== EXTRAIT PRÉSENTÉ ==
________

Alors voilà, me voici donc attablée avec l’homme qui m’a toujours tout donné : son amour, sa protection et son soutien. Et je vois que son regard change petit à petit. Je le sais : Ce n’est pas aujourd’hui qu’il me donnera sa bénédiction. Il faudra d’abord que je fasse mes preuves pour le rassurer. Car un papa (et une maman) a besoin d’être rassuré de votre bien-être (physique et matériel). A l’époque mon père avait peur que ma vie déraille, que je prenne la mauvaise voie et me retrouve sans argent. En même temps, il savait aussi qu’il avait paradoxalement réveillé en moi l’envie de monter mon propre projet, d’être le capitaine de mon navire et metteur en scène d’une vie que je voulais passionnante, drôle et en accord avec mes rêves les plus fous. Il fallait que je sorte de ma zone de confort pour tester mes limites et trouver ma destinée.

________

== DONNÉES FOURNIES ==

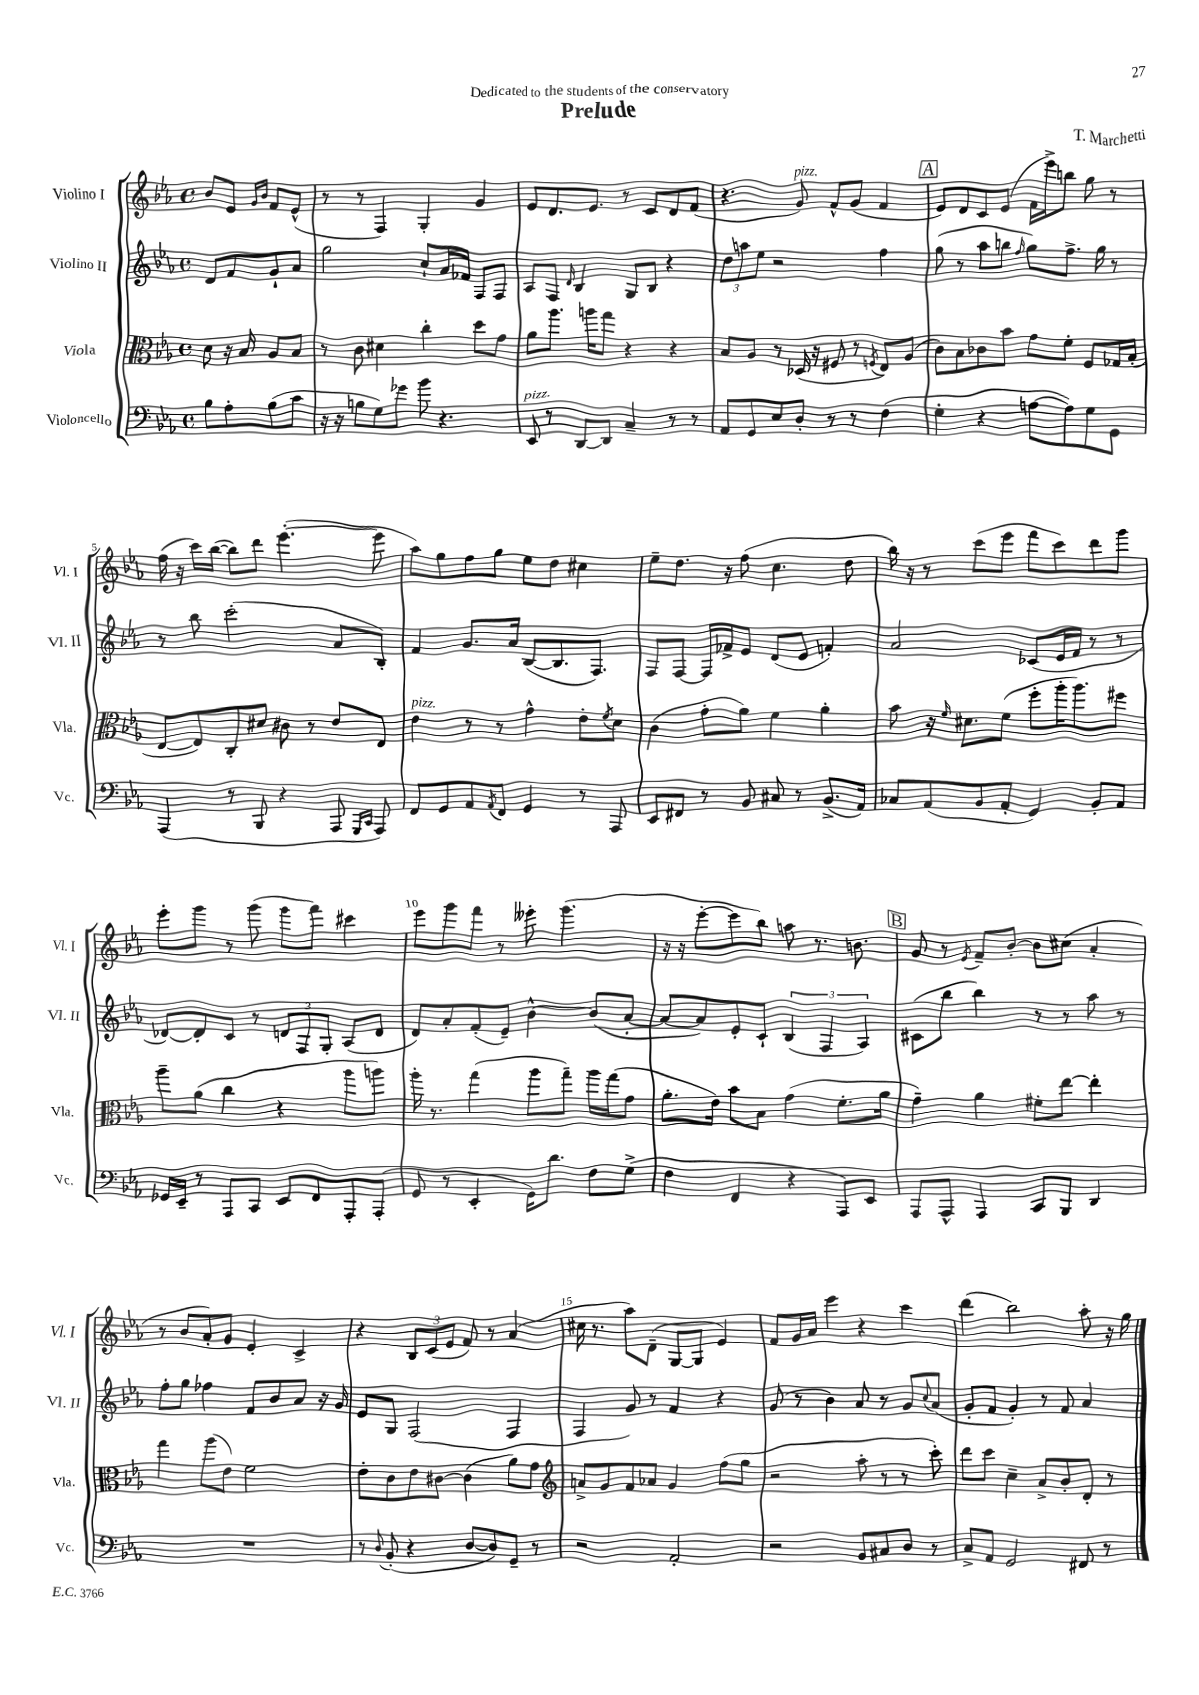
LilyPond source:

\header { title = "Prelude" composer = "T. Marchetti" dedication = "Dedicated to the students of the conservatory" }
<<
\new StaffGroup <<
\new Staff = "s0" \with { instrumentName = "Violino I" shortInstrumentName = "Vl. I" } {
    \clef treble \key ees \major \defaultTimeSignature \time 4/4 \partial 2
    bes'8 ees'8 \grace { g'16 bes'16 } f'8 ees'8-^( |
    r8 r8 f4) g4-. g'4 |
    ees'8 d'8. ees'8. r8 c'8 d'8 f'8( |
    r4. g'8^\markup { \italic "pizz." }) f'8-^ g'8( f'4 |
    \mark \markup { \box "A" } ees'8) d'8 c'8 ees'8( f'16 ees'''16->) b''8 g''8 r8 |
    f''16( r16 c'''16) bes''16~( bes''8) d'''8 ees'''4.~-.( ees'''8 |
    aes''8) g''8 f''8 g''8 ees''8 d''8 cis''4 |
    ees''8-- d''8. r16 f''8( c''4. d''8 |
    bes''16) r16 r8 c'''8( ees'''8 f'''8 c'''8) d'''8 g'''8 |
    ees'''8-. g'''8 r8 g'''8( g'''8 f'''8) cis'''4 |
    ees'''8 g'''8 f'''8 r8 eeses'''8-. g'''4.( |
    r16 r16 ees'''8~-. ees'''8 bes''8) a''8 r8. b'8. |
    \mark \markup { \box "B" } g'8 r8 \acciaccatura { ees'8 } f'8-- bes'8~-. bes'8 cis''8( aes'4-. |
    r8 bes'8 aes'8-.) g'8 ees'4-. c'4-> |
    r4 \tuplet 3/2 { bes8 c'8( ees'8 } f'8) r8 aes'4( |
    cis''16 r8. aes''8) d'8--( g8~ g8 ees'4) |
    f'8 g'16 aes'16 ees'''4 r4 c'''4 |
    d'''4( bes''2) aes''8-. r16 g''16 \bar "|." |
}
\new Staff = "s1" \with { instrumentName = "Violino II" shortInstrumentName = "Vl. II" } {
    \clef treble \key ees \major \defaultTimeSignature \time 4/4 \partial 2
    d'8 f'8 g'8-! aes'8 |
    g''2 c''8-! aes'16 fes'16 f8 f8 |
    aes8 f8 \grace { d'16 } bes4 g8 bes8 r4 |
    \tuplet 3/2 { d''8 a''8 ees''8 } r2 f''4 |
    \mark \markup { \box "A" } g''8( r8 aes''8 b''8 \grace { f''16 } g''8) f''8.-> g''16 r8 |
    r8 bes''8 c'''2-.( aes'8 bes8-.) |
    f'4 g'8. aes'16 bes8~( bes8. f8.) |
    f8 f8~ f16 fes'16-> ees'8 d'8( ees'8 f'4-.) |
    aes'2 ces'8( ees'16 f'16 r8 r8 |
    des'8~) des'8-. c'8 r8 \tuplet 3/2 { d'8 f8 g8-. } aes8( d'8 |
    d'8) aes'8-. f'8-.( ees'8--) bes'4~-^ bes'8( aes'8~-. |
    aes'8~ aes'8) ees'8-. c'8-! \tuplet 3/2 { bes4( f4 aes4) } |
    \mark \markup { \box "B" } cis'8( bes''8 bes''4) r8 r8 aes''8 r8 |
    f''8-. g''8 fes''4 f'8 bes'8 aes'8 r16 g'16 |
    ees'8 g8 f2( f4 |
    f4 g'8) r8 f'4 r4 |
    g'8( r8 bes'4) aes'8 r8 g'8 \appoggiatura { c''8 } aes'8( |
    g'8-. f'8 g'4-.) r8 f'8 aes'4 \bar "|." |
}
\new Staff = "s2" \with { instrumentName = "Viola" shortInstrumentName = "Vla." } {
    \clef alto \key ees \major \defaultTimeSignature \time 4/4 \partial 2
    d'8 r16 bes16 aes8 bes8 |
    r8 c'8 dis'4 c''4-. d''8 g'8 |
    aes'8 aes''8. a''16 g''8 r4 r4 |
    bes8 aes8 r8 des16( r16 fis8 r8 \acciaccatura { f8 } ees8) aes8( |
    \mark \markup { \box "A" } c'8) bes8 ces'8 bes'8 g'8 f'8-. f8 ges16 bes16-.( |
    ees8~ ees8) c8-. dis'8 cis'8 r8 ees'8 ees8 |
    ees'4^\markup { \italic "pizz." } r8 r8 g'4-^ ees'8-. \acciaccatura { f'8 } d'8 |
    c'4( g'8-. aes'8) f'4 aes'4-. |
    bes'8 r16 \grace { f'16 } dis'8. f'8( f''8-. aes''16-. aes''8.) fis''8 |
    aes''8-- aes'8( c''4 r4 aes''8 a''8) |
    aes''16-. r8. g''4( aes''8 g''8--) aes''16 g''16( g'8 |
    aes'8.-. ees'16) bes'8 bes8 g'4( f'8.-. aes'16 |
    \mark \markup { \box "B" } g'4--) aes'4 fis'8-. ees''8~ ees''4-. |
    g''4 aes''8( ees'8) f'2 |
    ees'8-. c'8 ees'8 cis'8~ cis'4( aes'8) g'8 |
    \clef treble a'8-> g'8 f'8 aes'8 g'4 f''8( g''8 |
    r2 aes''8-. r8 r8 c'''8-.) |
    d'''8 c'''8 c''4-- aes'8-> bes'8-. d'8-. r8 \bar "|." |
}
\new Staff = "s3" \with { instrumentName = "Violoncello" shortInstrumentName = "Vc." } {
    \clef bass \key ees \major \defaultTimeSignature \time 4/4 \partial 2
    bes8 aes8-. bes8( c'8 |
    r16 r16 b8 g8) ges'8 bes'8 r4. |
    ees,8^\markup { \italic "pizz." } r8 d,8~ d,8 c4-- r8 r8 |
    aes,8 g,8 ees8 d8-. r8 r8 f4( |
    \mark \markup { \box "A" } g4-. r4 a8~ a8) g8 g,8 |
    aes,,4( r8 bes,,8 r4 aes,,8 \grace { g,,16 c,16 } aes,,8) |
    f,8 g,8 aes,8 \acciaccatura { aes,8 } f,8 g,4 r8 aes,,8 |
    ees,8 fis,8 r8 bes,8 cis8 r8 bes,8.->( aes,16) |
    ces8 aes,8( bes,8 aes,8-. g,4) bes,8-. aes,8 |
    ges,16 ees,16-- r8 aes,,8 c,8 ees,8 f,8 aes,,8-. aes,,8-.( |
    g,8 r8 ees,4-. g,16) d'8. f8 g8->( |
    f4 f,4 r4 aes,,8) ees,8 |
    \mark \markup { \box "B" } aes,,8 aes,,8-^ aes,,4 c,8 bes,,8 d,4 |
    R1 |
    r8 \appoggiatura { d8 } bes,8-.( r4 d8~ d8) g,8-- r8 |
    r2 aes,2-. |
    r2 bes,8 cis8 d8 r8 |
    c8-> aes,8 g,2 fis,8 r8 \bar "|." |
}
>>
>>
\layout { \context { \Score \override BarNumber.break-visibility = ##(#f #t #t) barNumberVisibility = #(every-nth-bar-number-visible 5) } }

________

== CONSIGNE A ==
Traduisez en anglais la phrase suivante de l'extrait présenté : « Il fallait que je sorte de ma zone de confort pour tester mes limites et trouver ma destinée. »
== CONSIGNE B ==
Actualisez l'extrait présenté en réécrivant le passage qui va de « Alors voilà, me » jusqu'à « trouver ma destinée. » inclus, avec « bateau » à la place de « navire ».

== RÉPONSE A ==
I had to step out of my comfort zone to test my limits and find my destiny.

== RÉPONSE B ==
Alors voilà, me voici donc attablée avec l’homme qui m’a toujours tout donné : son amour, sa protection et son soutien. Et je vois que son regard change petit à petit. Je le sais : Ce n’est pas aujourd’hui qu’il me donnera sa bénédiction. Il faudra d’abord que je fasse mes preuves pour le rassurer. Car un papa (et une maman) a besoin d’être rassuré de votre bien-être (physique et matériel). A l’époque mon père avait peur que ma vie déraille, que je prenne la mauvaise voie et me retrouve sans argent. En même temps, il savait aussi qu’il avait paradoxalement réveillé en moi l’envie de monter mon propre projet, d’être le capitaine de mon bateau et metteur en scène d’une vie que je voulais passionnante, drôle et en accord avec mes rêves les plus fous. Il fallait que je sorte de ma zone de confort pour tester mes limites et trouver ma destinée.